You will hear a lot of Ralphie May stories in the next few days, I’m sure. Ralphie and I go back nearly twenty years. We shared the stage together a million times as I was coming up. He played the club I owned a million times too. When I shut it down and went out on the road, Ralphie was right there. I toured with him for a good year.

Back when my club first opened, I scheduled Ralphie for the opening weekend. I booked him in April for the August 1st opening. He called me once around May to tell me he booked a little show called Last Comic Standing. “The show probably won’t do anything, but maybe you can at least use it to promote a little.”

Cut to the end of July when LCS was wrapping. I had somehow, in the most random of accidents, managed to book him on the weekend between when NBC aired the finals and when they announced the winner. Any comedian can tell you that you won’t ever have a more bookable week than that in your life. Everybody wanted him at their venue that week.
I expected a cancellation, obviously, and more so when I couldn’t get Ralphie on the phone.

He called me back a few days later. “Hey pal. Just wanted to let you know I’m still in. I wouldn’t bail like that. And I don’t want any more money either. I told you I’d do it for a grand, I’m gonna do it for a grand. I want this club to work for you”

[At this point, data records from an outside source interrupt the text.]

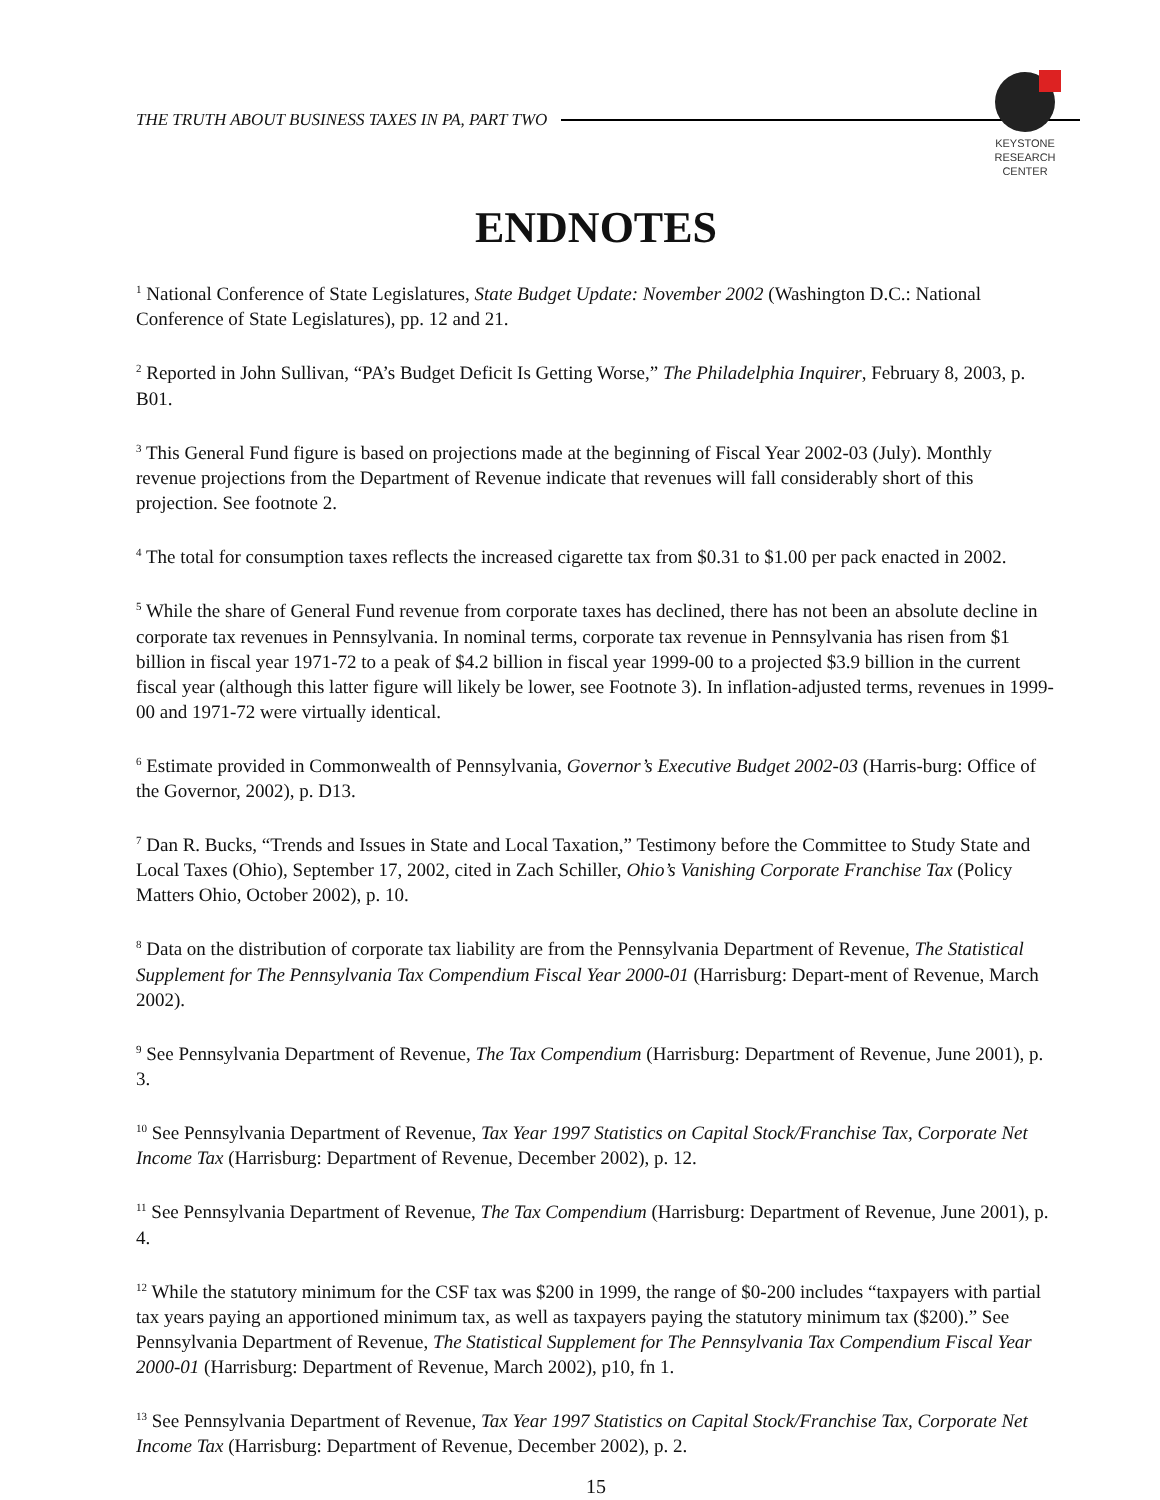KEYSTONE
RESEARCH
CENTER
THE TRUTH ABOUT BUSINESS TAXES IN PA, PART TWO
ENDNOTES
<sup>1</sup> National Conference of State Legislatures, State Budget Update: November 2002 (Washington D.C.: National Conference of State Legislatures), pp. 12 and 21.
<sup>2</sup> Reported in John Sullivan, “PA’s Budget Deficit Is Getting Worse,” The Philadelphia Inquirer, February 8, 2003, p. B01.
<sup>3</sup> This General Fund figure is based on projections made at the beginning of Fiscal Year 2002-03 (July). Monthly revenue projections from the Department of Revenue indicate that revenues will fall considerably short of this projection. See footnote 2.
<sup>4</sup> The total for consumption taxes reflects the increased cigarette tax from $0.31 to $1.00 per pack enacted in 2002.
<sup>5</sup> While the share of General Fund revenue from corporate taxes has declined, there has not been an absolute decline in corporate tax revenues in Pennsylvania. In nominal terms, corporate tax revenue in Pennsylvania has risen from $1 billion in fiscal year 1971-72 to a peak of $4.2 billion in fiscal year 1999-00 to a projected $3.9 billion in the current fiscal year (although this latter figure will likely be lower, see Footnote 3). In inflation-adjusted terms, revenues in 1999-00 and 1971-72 were virtually identical.
<sup>6</sup> Estimate provided in Commonwealth of Pennsylvania, Governor’s Executive Budget 2002-03 (Harris-burg: Office of the Governor, 2002), p. D13.
<sup>7</sup> Dan R. Bucks, “Trends and Issues in State and Local Taxation,” Testimony before the Committee to Study State and Local Taxes (Ohio), September 17, 2002, cited in Zach Schiller, Ohio’s Vanishing Corporate Franchise Tax (Policy Matters Ohio, October 2002), p. 10.
<sup>8</sup> Data on the distribution of corporate tax liability are from the Pennsylvania Department of Revenue, The Statistical Supplement for The Pennsylvania Tax Compendium Fiscal Year 2000-01 (Harrisburg: Depart-ment of Revenue, March 2002).
<sup>9</sup> See Pennsylvania Department of Revenue, The Tax Compendium (Harrisburg: Department of Revenue, June 2001), p. 3.
<sup>10</sup> See Pennsylvania Department of Revenue, Tax Year 1997 Statistics on Capital Stock/Franchise Tax, Corporate Net Income Tax (Harrisburg: Department of Revenue, December 2002), p. 12.
<sup>11</sup> See Pennsylvania Department of Revenue, The Tax Compendium (Harrisburg: Department of Revenue, June 2001), p. 4.
<sup>12</sup> While the statutory minimum for the CSF tax was $200 in 1999, the range of $0-200 includes “taxpayers with partial tax years paying an apportioned minimum tax, as well as taxpayers paying the statutory minimum tax ($200).” See Pennsylvania Department of Revenue, The Statistical Supplement for The Pennsylvania Tax Compendium Fiscal Year 2000-01 (Harrisburg: Department of Revenue, March 2002), p10, fn 1.
<sup>13</sup> See Pennsylvania Department of Revenue, Tax Year 1997 Statistics on Capital Stock/Franchise Tax, Corporate Net Income Tax (Harrisburg: Department of Revenue, December 2002), p. 2.
15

That is the Ralphie I know.

The Ralphie who made fun of my crappy earbuds while we were waiting for a flight. The one who then wandered off to one of those airport kiosks a few minutes later and came back with a new pair of Beats. “Because you’re a good friend,” he said.

I’ve got decades of stories. Hours of phone conversations. The time he took me to eat sushi with him and Butterbean. The time he made me pick up the tab because my ex stole my motorcycle, showed up and crashed our lunch. That time we shared a dressing room with The Temptations.

I’m sitting on my couch listening to my phone beep and ring incessantly right now, and the truth is I don’t want to talk about it. I’m just wrecked that my friend is gone.

He was a crowd-destroying monster on stage, but he was one of the kindest people I’ve ever known. I feel lucky to have been let inside his world, for the good things and the bad.

RIP Ralphie.

I love you, bud. Thank you for all of it.